(Object change descriptions)
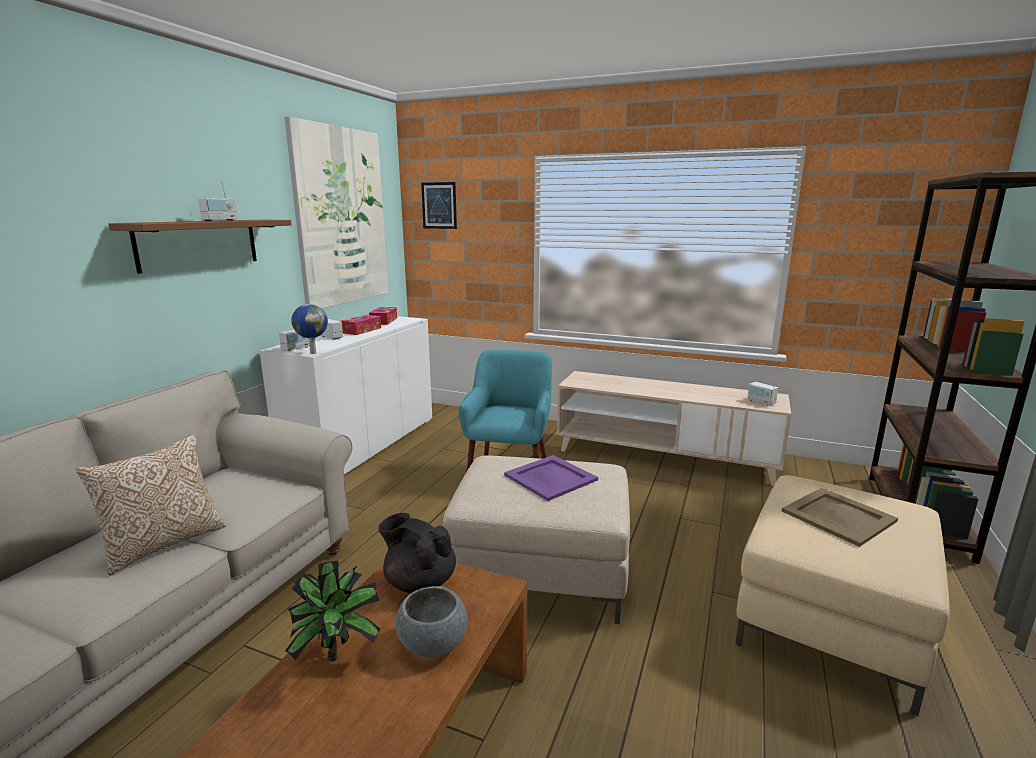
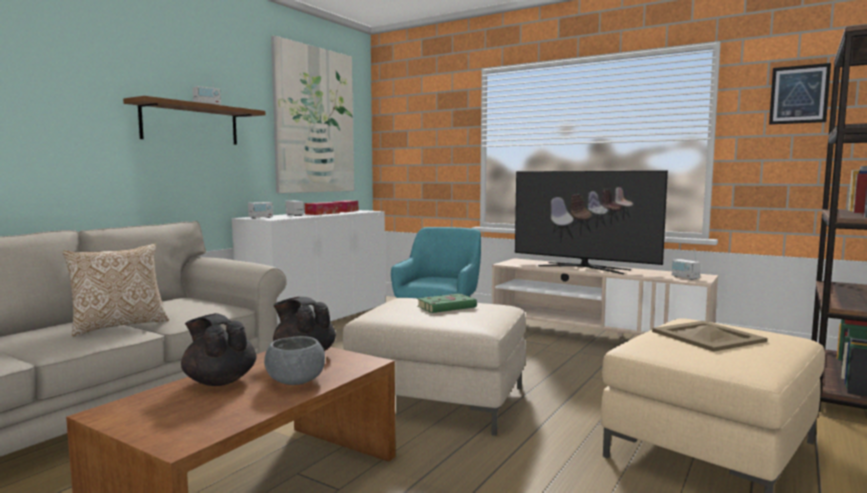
camera: 10 degrees right, 10 degrees down
potted plant [285,561,381,661] -> black teapot [181,313,257,386]
globe [291,304,328,354] -> none
picture [421,182,457,229] -> picture moved to [769,63,831,125]
purple tray [504,455,598,501] -> green book [417,294,478,313]
none -> television [515,170,668,274]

_WORK INSTRUCTIONS_
Please copy out each line in the entries that mentions the string "none".

_SOLUTION TO THE PROBLEM_
globe [291,304,328,354] -> none
none -> television [515,170,668,274]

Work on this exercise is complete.